• Problem to work on: Print the records again, matching each line exactly.

• Data section:
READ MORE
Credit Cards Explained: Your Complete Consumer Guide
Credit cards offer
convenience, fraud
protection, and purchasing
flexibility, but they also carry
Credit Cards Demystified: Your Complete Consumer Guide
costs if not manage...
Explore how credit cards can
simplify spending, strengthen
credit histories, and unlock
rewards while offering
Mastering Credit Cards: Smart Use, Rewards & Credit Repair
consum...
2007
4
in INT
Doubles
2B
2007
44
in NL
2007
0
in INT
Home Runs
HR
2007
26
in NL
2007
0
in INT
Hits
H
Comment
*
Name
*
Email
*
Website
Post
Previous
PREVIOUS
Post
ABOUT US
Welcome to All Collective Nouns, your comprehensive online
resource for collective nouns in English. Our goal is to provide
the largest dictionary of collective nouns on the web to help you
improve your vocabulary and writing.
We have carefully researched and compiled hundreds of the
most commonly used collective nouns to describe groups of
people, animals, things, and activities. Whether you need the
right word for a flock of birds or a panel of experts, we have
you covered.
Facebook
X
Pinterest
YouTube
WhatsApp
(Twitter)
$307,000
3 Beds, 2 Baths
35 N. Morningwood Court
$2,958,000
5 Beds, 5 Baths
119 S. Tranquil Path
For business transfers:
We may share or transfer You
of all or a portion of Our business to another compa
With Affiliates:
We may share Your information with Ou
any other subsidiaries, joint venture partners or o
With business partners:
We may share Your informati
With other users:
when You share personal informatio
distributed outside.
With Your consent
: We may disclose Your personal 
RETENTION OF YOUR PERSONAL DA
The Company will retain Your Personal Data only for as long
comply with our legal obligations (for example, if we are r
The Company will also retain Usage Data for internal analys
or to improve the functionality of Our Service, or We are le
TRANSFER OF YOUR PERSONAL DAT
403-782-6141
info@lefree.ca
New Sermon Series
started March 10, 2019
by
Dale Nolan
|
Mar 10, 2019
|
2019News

• Problem solution:
READ MORE
Credit Cards Explained: Your Complete Consumer Guide
Credit cards offer
convenience, fraud
protection, and purchasing
flexibility, but they also carry
Credit Cards Demystified: Your Complete Consumer Guide
costs if not manage...
Explore how credit cards can
simplify spending, strengthen
credit histories, and unlock
rewards while offering
Mastering Credit Cards: Smart Use, Rewards & Credit Repair
consum...
2007
4
in INT
Doubles
2B
2007
44
in NL
2007
0
in INT
Home Runs
HR
2007
26
in NL
2007
0
in INT
Hits
H
Comment
*
Name
*
Email
*
Website
Post
Previous
PREVIOUS
Post
ABOUT US
Welcome to All Collective Nouns, your comprehensive online
resource for collective nouns in English. Our goal is to provide
the largest dictionary of collective nouns on the web to help you
improve your vocabulary and writing.
We have carefully researched and compiled hundreds of the
most commonly used collective nouns to describe groups of
people, animals, things, and activities. Whether you need the
right word for a flock of birds or a panel of experts, we have
you covered.
Facebook
X
Pinterest
YouTube
WhatsApp
(Twitter)
$307,000
3 Beds, 2 Baths
35 N. Morningwood Court
$2,958,000
5 Beds, 5 Baths
119 S. Tranquil Path
For business transfers:
We may share or transfer You
of all or a portion of Our business to another compa
With Affiliates:
We may share Your information with Ou
any other subsidiaries, joint venture partners or o
With business partners:
We may share Your informati
With other users:
when You share personal informatio
distributed outside.
With Your consent
: We may disclose Your personal 
RETENTION OF YOUR PERSONAL DA
The Company will retain Your Personal Data only for as long
comply with our legal obligations (for example, if we are r
The Company will also retain Usage Data for internal analys
or to improve the functionality of Our Service, or We are le
TRANSFER OF YOUR PERSONAL DAT
403-782-6141
info@lefree.ca
New Sermon Series
started March 10, 2019
by
Dale Nolan
|
Mar 10, 2019
|
2019News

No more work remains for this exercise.